General information
- Type: Light aircraft
- National origin: United States
- Manufacturer: Cessna
- Number built: 1

History
- First flight: April 22, 1968^{[citation needed]}

= Cessna 187 =

American light aircraft prototype

The Cessna 187 was a prototype light aircraft built by American manufacturer Cessna in the late 1960s. As the newer Model 177 had been intended to replace the 172, so the 187 was intended to replace the 182.

==Design==
The Model 187 shape was similar to the 177, with a high cantilever wing similar to that of the Model 210, an all-moving tailplane, and tubular main landing gear struts. The 187's stabilator was mounted atop the vertical tail in a T-tail configuration, though a conventional configuration was also tested.

Cabin doors on the 187 resembled the wide doors of the 177, and since there was no wing strut to impede its movement, the door opened to more than 90°. The windshield was more highly sloped than that of the 182, similar to the deep slope of the 177 windshield. The aft fuselage included a rear window with slope similar to that of the 177. There was room for four people, and a baggage area, with a separate access door on the pilot's (left) side. The 187 was powered by a single Continental O-470-R which delivered 230 hp.

==Development==
===Prototype stage===
The program entered initial design as the Model 343 in 1965, before the Model 177 had been officially introduced.

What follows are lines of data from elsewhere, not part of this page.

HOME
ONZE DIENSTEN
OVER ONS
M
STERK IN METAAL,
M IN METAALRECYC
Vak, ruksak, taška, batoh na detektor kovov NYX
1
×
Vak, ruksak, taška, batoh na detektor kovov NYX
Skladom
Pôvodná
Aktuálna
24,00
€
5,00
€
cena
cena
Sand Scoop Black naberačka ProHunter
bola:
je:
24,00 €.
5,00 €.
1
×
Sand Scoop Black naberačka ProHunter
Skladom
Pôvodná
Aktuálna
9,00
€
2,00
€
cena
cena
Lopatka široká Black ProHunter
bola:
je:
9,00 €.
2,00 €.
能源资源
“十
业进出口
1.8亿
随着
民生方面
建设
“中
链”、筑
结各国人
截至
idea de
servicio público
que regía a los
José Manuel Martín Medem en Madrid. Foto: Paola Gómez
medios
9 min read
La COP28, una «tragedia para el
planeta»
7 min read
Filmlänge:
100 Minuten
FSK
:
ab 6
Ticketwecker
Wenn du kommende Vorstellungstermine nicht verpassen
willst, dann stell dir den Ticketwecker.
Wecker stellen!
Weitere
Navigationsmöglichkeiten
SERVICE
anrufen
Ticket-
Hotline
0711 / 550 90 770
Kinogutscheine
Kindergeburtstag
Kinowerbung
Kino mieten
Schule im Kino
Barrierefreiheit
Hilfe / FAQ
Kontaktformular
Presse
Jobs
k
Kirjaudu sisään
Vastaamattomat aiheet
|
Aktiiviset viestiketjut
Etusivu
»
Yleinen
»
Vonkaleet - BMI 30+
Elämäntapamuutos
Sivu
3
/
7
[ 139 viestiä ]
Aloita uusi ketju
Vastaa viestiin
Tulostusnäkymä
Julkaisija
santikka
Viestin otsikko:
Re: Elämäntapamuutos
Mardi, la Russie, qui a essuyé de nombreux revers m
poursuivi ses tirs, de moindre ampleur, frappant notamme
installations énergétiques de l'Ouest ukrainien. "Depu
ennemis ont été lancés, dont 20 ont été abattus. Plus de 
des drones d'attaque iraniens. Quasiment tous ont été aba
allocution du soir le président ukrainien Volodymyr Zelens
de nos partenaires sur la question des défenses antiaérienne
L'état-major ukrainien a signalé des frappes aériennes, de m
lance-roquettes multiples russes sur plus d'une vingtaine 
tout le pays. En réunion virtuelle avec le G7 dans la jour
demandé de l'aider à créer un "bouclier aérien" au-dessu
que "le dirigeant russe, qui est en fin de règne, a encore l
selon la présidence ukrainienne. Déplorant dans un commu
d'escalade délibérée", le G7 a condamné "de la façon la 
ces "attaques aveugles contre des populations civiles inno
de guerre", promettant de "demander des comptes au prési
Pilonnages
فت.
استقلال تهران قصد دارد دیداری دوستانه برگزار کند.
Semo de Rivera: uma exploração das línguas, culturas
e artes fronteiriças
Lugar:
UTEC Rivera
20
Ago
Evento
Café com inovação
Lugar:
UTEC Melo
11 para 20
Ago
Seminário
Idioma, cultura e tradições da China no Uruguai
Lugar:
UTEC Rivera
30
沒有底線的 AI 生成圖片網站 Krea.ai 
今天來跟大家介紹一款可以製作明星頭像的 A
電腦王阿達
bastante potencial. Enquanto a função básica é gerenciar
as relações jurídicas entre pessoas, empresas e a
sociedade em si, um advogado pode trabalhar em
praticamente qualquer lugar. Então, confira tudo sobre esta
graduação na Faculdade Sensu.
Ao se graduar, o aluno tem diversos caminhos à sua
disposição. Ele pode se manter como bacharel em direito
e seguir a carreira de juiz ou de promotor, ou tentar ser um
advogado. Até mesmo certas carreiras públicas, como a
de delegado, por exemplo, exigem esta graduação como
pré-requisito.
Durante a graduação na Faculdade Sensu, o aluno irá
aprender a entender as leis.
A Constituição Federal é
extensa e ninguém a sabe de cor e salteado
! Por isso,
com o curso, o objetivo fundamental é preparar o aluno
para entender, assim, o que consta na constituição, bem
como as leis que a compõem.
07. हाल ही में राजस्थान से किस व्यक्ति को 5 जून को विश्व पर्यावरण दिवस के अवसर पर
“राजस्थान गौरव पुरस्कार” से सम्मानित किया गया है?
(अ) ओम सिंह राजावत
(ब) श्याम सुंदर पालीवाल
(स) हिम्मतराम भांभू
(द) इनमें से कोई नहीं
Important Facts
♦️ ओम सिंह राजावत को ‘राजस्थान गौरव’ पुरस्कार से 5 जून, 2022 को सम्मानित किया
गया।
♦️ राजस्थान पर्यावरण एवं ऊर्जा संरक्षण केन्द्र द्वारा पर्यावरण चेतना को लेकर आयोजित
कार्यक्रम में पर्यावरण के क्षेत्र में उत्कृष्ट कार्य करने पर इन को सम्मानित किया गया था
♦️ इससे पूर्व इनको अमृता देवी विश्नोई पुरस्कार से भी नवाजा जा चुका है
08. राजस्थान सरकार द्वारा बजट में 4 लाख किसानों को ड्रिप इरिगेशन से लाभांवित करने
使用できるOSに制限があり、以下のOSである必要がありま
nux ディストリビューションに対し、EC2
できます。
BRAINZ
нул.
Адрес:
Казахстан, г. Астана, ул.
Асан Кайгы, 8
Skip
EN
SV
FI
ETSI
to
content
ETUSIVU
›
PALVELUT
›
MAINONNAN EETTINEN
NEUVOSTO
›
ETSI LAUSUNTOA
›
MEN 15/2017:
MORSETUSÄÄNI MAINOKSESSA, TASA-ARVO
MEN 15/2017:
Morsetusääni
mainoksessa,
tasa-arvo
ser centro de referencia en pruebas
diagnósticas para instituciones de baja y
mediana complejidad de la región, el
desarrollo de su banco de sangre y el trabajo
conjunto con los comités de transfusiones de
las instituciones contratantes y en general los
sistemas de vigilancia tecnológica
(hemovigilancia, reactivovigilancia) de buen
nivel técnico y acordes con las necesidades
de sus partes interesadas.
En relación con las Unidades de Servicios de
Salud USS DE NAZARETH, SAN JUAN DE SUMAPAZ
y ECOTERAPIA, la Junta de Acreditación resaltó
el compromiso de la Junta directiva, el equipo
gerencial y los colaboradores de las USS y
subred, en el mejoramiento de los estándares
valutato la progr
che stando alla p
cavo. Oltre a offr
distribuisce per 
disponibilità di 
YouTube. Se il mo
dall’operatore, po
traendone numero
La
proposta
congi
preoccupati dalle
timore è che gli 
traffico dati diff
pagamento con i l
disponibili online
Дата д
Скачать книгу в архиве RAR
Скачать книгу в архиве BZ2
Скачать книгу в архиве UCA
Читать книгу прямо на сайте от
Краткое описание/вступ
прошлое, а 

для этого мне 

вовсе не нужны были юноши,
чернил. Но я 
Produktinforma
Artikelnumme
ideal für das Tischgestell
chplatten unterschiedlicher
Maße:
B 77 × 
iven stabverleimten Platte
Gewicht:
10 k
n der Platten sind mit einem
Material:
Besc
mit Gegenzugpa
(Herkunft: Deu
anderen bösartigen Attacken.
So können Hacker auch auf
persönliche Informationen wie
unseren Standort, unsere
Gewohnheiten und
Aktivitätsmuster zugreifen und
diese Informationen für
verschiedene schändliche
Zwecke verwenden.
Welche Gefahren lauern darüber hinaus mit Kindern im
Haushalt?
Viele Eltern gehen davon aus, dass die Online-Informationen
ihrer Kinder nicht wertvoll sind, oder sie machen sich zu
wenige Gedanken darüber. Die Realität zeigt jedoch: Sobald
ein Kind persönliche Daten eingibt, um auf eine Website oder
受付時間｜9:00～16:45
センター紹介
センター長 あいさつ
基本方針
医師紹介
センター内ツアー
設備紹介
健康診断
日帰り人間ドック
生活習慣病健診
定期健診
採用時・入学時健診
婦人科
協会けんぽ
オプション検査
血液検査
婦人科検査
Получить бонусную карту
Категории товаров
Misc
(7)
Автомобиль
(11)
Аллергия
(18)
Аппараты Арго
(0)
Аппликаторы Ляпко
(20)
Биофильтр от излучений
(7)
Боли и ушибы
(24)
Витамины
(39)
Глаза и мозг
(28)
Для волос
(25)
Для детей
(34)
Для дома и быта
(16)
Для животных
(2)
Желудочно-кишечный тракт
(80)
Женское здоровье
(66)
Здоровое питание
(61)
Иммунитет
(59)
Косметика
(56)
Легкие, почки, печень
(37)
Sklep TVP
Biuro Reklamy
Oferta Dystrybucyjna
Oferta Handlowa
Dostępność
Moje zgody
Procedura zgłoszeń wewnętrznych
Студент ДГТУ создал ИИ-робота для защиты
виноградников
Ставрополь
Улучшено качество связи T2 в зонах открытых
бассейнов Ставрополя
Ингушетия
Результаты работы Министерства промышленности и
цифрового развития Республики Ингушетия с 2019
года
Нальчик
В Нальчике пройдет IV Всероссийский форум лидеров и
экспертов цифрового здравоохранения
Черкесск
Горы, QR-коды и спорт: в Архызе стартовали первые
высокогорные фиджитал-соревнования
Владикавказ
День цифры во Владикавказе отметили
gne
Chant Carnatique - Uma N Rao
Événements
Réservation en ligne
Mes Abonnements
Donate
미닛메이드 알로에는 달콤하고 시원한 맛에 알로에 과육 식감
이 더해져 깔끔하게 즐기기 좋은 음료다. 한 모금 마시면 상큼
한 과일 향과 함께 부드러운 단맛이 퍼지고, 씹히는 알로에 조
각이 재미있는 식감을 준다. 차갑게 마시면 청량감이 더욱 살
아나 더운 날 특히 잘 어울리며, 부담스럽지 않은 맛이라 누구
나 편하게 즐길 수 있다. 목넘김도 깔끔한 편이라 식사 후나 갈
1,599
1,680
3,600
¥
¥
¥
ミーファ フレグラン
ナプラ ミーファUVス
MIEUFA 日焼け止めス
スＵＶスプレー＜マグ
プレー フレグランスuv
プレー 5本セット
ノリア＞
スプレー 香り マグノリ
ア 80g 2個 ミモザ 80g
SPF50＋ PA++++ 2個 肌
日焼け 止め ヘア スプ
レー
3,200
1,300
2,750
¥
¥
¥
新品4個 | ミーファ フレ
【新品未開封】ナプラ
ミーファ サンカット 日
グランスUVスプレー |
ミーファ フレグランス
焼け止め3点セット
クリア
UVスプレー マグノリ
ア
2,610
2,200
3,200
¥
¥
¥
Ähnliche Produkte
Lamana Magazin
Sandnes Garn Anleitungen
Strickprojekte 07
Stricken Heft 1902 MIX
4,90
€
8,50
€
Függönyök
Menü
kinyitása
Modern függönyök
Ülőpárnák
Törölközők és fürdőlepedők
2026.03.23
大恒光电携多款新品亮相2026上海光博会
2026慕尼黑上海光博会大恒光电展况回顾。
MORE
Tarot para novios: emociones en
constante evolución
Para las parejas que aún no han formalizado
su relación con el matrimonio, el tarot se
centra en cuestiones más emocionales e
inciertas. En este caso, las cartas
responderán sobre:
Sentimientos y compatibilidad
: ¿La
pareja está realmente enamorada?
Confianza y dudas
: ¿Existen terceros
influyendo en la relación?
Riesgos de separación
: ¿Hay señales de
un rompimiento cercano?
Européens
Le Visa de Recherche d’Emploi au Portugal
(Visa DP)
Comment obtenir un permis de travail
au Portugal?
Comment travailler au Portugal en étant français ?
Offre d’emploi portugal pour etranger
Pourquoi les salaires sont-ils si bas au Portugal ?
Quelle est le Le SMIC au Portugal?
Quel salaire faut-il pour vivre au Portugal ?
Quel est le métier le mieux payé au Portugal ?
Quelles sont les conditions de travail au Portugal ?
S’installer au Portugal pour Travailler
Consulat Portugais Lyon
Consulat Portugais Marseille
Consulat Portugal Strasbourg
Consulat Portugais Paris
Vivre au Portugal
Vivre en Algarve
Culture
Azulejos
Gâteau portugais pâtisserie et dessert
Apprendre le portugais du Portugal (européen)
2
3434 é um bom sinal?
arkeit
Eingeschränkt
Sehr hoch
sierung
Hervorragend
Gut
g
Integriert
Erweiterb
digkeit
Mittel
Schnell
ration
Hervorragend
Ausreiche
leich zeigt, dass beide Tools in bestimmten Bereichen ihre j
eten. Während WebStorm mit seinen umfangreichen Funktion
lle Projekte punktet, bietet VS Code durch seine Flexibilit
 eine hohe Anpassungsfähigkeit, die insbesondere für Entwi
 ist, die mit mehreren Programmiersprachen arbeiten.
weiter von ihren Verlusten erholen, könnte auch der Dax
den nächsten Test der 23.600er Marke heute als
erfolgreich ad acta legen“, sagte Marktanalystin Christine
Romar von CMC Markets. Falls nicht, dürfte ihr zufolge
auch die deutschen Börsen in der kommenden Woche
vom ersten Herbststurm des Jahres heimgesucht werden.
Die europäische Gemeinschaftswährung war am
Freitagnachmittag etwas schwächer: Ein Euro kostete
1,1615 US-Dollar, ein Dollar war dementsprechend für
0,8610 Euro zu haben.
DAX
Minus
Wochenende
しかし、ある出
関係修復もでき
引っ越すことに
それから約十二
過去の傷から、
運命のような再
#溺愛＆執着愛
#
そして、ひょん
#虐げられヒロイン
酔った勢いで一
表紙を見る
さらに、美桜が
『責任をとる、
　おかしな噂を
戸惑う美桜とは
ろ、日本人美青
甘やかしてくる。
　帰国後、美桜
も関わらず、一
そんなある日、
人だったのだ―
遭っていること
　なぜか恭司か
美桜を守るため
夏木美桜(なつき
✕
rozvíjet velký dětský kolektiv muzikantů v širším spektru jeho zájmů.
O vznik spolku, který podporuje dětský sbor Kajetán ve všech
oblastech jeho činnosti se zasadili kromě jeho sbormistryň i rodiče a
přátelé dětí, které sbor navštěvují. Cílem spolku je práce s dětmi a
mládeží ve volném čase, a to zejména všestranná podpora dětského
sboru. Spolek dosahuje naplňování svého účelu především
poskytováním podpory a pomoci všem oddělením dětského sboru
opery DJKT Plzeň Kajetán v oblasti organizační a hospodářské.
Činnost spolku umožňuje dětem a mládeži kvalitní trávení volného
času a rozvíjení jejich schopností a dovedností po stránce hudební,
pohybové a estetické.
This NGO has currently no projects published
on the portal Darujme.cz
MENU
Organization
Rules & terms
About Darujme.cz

The Model 343 was renamed to Model 187 in 1968 after its intended powerplant was changed from the 240 hp Continental GIO-336 to the Continental O-470. Construction of the first prototype began in early 1968. Only one flying aircraft, with serial number 666 and tail number N7167C, was completed. Static test articles were also constructed, but were not tested to their full strength before the program was canceled.

First flight was on 22 April 1968.

===Program cancellation===
There were a few problems during flight testing, such as blanking and partial stalling of the stabilator during stalls, an empty weight greater than that of the airplane it was intended to replace, and nose heaviness. However, the greatest obstacle to the program's acceptance was that the more complex wing's manufacturing cost would have pushed the aircraft price out of the acceptable marketing niche. The program was ultimately canceled after flight testing showed no significant improvements over the Model 182.